The problem:
Find the lines below that contain "different" and tally them. Return only the total.

Provided data:
......

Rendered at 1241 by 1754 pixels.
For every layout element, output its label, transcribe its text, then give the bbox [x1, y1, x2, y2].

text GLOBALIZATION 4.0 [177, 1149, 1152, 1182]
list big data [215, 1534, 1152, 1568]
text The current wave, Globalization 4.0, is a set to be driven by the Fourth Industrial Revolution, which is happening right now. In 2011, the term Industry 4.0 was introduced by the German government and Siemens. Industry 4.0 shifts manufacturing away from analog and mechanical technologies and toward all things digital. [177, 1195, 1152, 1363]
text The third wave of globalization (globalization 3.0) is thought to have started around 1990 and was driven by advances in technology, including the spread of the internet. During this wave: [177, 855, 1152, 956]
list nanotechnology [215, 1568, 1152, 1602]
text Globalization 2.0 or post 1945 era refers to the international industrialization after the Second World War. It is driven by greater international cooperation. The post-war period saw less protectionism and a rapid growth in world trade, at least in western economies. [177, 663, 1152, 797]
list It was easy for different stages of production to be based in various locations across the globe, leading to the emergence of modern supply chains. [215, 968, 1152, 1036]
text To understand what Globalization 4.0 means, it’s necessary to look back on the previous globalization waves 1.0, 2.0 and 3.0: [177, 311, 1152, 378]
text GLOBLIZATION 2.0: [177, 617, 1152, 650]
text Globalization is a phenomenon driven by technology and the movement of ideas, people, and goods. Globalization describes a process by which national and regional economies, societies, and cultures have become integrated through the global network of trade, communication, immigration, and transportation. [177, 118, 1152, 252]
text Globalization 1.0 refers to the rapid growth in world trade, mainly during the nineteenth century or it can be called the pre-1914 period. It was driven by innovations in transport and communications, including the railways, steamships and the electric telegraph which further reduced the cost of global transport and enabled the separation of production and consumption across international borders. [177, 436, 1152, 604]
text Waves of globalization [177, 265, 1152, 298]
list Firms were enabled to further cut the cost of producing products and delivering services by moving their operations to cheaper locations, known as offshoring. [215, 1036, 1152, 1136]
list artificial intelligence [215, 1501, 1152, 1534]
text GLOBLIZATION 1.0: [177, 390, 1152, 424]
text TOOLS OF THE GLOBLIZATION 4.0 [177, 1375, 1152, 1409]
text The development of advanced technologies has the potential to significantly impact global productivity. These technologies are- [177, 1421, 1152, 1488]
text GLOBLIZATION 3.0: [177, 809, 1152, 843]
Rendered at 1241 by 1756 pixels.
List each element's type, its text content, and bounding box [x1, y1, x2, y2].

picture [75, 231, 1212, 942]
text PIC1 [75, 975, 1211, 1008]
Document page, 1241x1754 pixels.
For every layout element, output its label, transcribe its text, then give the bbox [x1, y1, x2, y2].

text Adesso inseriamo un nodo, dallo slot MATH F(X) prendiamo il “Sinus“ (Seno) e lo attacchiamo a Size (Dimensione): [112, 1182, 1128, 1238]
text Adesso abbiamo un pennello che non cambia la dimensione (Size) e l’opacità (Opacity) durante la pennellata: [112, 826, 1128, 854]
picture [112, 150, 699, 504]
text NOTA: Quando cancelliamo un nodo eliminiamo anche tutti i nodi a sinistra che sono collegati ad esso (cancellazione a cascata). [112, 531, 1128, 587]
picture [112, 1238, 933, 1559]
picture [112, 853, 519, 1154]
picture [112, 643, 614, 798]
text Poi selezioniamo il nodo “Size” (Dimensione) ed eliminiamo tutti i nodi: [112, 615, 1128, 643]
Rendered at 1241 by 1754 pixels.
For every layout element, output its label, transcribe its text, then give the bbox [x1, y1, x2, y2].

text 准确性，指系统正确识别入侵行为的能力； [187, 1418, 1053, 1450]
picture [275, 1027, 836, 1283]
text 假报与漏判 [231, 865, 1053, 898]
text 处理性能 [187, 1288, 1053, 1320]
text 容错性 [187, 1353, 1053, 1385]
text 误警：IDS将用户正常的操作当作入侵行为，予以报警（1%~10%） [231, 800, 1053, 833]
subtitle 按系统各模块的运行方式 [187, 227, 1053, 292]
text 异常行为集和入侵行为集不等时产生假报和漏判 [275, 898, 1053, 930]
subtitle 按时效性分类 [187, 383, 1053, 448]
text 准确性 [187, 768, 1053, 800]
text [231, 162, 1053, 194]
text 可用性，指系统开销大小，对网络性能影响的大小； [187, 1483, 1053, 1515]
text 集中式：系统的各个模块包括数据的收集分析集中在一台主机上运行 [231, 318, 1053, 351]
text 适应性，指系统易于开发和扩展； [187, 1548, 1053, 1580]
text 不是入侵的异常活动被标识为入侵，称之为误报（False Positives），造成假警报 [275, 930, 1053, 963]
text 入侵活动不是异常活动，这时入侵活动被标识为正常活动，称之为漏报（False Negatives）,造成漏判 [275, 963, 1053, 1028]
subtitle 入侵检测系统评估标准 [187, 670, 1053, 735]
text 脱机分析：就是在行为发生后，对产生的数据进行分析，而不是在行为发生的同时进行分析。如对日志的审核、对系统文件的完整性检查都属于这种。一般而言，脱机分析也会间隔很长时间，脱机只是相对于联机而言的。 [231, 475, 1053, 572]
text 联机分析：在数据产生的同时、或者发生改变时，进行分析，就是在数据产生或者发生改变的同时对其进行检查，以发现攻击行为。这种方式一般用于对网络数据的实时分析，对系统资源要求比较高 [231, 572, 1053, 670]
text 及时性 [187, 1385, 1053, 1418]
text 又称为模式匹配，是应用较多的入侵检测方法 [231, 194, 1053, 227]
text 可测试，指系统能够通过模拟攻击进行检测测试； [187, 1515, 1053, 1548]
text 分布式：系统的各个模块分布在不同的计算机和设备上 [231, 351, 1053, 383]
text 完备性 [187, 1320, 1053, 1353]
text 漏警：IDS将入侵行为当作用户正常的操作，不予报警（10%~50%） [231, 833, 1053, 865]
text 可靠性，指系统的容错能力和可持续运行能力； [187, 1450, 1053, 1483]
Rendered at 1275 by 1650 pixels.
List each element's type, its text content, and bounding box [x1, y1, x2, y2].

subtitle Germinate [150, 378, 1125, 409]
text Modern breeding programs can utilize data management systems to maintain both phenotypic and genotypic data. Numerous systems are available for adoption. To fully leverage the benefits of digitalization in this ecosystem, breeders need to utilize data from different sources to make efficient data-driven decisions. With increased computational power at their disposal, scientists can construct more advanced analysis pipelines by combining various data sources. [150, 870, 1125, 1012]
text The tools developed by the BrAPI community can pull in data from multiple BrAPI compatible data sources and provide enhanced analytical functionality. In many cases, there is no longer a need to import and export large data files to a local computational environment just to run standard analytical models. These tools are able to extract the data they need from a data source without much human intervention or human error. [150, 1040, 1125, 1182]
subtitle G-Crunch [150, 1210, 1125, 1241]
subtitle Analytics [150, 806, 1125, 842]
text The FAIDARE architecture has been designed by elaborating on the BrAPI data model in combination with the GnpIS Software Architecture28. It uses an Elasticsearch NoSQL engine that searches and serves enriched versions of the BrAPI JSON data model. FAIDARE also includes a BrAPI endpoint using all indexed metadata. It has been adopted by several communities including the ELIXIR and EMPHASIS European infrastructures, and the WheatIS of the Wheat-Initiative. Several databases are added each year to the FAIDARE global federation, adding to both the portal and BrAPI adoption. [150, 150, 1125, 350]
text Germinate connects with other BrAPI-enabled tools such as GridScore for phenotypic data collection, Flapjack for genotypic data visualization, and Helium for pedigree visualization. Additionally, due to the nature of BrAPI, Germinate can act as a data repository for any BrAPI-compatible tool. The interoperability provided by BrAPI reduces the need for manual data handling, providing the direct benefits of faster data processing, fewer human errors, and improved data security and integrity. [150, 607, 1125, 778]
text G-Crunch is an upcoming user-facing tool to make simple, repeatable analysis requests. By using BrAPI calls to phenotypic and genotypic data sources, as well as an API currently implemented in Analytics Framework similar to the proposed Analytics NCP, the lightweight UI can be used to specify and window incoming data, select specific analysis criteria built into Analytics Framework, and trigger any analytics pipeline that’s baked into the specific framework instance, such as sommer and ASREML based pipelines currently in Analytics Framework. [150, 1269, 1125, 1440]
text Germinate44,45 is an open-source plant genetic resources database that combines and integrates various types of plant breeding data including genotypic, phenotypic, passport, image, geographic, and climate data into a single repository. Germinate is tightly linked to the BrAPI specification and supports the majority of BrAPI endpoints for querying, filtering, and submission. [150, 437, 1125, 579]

......

Result of this task:
2